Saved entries
::::::::

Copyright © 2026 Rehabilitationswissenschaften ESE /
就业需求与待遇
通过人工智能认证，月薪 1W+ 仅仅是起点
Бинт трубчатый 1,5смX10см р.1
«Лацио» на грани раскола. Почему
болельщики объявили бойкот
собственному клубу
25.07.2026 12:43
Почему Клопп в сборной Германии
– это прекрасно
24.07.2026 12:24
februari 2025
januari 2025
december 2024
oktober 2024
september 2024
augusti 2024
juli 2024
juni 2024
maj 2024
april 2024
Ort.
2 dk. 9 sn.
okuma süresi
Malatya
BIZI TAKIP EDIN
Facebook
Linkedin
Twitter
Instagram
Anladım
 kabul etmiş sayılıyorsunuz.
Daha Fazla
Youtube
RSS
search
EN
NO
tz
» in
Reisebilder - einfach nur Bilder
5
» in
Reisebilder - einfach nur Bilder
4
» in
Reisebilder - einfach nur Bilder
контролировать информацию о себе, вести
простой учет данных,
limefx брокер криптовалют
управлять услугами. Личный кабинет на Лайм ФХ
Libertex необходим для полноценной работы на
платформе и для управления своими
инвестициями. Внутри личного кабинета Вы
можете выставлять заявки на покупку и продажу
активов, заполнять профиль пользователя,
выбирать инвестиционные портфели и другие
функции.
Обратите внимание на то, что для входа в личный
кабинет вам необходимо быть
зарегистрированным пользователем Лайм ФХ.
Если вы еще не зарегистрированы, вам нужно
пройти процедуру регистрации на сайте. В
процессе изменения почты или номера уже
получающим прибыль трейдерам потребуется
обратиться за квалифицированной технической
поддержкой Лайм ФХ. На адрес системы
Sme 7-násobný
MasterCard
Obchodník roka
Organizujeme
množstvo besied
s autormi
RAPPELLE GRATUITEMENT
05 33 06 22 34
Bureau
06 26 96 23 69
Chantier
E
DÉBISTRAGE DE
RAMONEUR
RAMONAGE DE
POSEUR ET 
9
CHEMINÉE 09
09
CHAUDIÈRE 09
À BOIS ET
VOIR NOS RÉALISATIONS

::::::::

◆ WHAT TO DO
Copy out the lines above that hold the string "Лайм".

◆ WRITTEN ANSWER
управлять услугами. Личный кабинет на Лайм ФХ
зарегистрированным пользователем Лайм ФХ.
поддержкой Лайм ФХ. На адрес системы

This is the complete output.